Great whites can be up to 20 feet (6 metres) long, weigh some 7,000 pounds (3,175 kilograms), and live between 40 and 70 years, so the fact that they don't have an increased risk of cancer suggests that something in their genome confers additional protection. (Sharks' typical causes of death involve interactions with humans or simply old age.)

One reason for that, according to the new study, may be that the great white's genetic code hides a balance of DNA opposites that make the overall genome stable.

On one hand, the genome has a large proportion of "jumping genes": genes that make copies of themselves then insert themselves into various parts of the genome.

Shivji said scientists would expect these genes to make the genome more unstable because they break up DNA strands upon insertion, which raises the risk of errors and damage in the genetic code.

Such genomic instability is associated with higher risk of cancers in humans, as well as other age-related illnesses like Alzheimer's.

But it turns out that the shark genome balances these jumping genes with stabilizing genes involved in DNA repair, damage response, and damage tolerance.
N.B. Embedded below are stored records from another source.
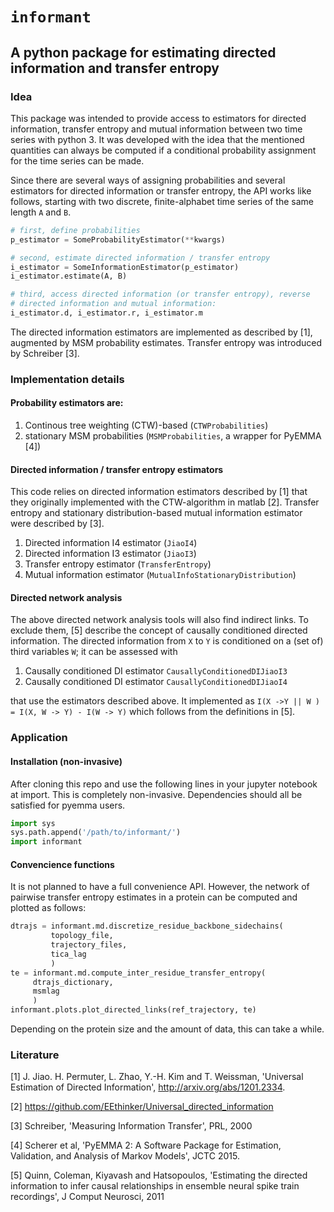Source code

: # `informant`
## A python package for estimating directed information and transfer entropy
### Idea
This package was intended to provide access to estimators for directed
information, transfer entropy and mutual information between two time
series with python 3. It was developed with the idea that the mentioned
quantities can always be computed if a conditional probability
assignment for the time series can be made.

Since there are several ways of assigning probabilities and several
estimators for directed information or transfer entropy, the API works
like follows, starting with two discrete, finite-alphabet time series
of the same length `A` and `B`.
```python
# first, define probabilities
p_estimator = SomeProbabilityEstimator(**kwargs)

# second, estimate directed information / transfer entropy
i_estimator = SomeInformationEstimator(p_estimator)
i_estimator.estimate(A, B)

# third, access directed information (or transfer entropy), reverse
# directed information and mutual information:
i_estimator.d, i_estimator.r, i_estimator.m
```

The directed information estimators are implemented as described by [1],
augmented by MSM probability estimates. Transfer entropy was introduced
by Schreiber [3].

### Implementation details
#### Probability estimators are:
1) Continous tree weighting (CTW)-based (`CTWProbabilities`)
2) stationary MSM probabilities (`MSMProbabilities`, a wrapper for
   PyEMMA [4])

#### Directed information / transfer entropy estimators
This code relies on directed information estimators described by [1]
that they originally implemented with the CTW-algorithm in matlab [2].
Transfer entropy and stationary distribution-based mutual information
estimator were described by [3].

1) Directed information I4 estimator (`JiaoI4`)
2) Directed information I3 estimator (`JiaoI3`)
3) Transfer entropy estimator (`TransferEntropy`)
4) Mutual information estimator (`MutualInfoStationaryDistribution`)

#### Directed network analysis
The above directed network analysis tools will also find indirect links.
To exclude them, [5] describe the concept of causally conditioned 
directed information. The directed information from `X` to `Y` is 
conditioned on a (set of) third variables `W`; it can be assessed with

1) Causally conditioned DI estimator `CausallyConditionedDIJiaoI3`
2) Causally conditioned DI estimator `CausallyConditionedDIJiaoI4`

that use the estimators described above. It implemented as
`I(X ->Y || W ) = I(X, W -> Y) - I(W -> Y)` which follows from the definitions
in [5].

### Application
#### Installation (non-invasive)
After cloning this repo and use the following lines in your
jupyter notebook at import. This is completely non-invasive. 
Dependencies should all be satisfied for pyemma users.
```python
import sys
sys.path.append('/path/to/informant/')
import informant
``` 
#### Convencience functions
It is not planned to have a full convenience API. However, 
the network of pairwise transfer entropy estimates in a protein
can be computed and plotted as follows:

```python
dtrajs = informant.md.discretize_residue_backbone_sidechains(
         topology_file,
         trajectory_files,
         tica_lag
         )
te = informant.md.compute_inter_residue_transfer_entropy(
     dtrajs_dictionary,
     msmlag
     )
informant.plots.plot_directed_links(ref_trajectory, te)
```
Depending on the protein size and the amount of data, this 
can take a while. 

### Literature
[1] J. Jiao. H. Permuter, L. Zhao, Y.-H. Kim and T. Weissman, 'Universal
    Estimation of Directed Information',
    http://arxiv.org/abs/1201.2334.

[2] https://github.com/EEthinker/Universal_directed_information

[3] Schreiber, 'Measuring Information Transfer', PRL, 2000

[4] Scherer et al, 'PyEMMA 2: A Software Package for Estimation,
    Validation, and Analysis of Markov Models', JCTC 2015.
    
[5] Quinn, Coleman, Kiyavash and Hatsopoulos, 'Estimating the directed
    information to infer causal relationships in ensemble neural spike train
    recordings', J Comput Neurosci, 2011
So it appears that great white sharks have developed a way to keep their genomes stable despite their large bodies and long lifespans, Shivji said.

Sharks' genetic 'superpowers' could have applications for human health

While the idea that sharks are cancer-proof continues to circulate, the animals can get the disease. There have been 44 reported instances of cancerous lesions among 21 different types of chondrichthyes, a species class that contains sharks and sting rays.

Of those 44 reports, about a third were malignant, according to a 2016 study.

That cancer myth is the basis for shark-cartilage pills, the sale of which continues to decimate shark populations worldwide. Great whites are now listed as "vulnerable to extinction" by the International Union for the Conservation of Nature.

Shivji emphasised that eating shark products – like taking the cartilage pills or consuming shark fin soup – won't improve your own genes' abilities to resist cancer.

"We want to avoid giving the impression to people that if you eat sharks, it will cure diseases," Shivji said. "That's as silly as saying, 'if you eat sharks you'll be able to hold your breath better.'"

But he added that the shark genome could give scientists "information that could be useful for human biomedical applications," including ways to "fight cancer and age-related diseases, and improve wound healing treatments."

Any treatments developed based on these findings are still far off, though – Stanhope told Wired that "it will take years of work."

"Sharks have had over 400 million years to battle test their immune systems and develop this incredible capability," Shivji said. "We've only scratched the very surface of understanding how they do this."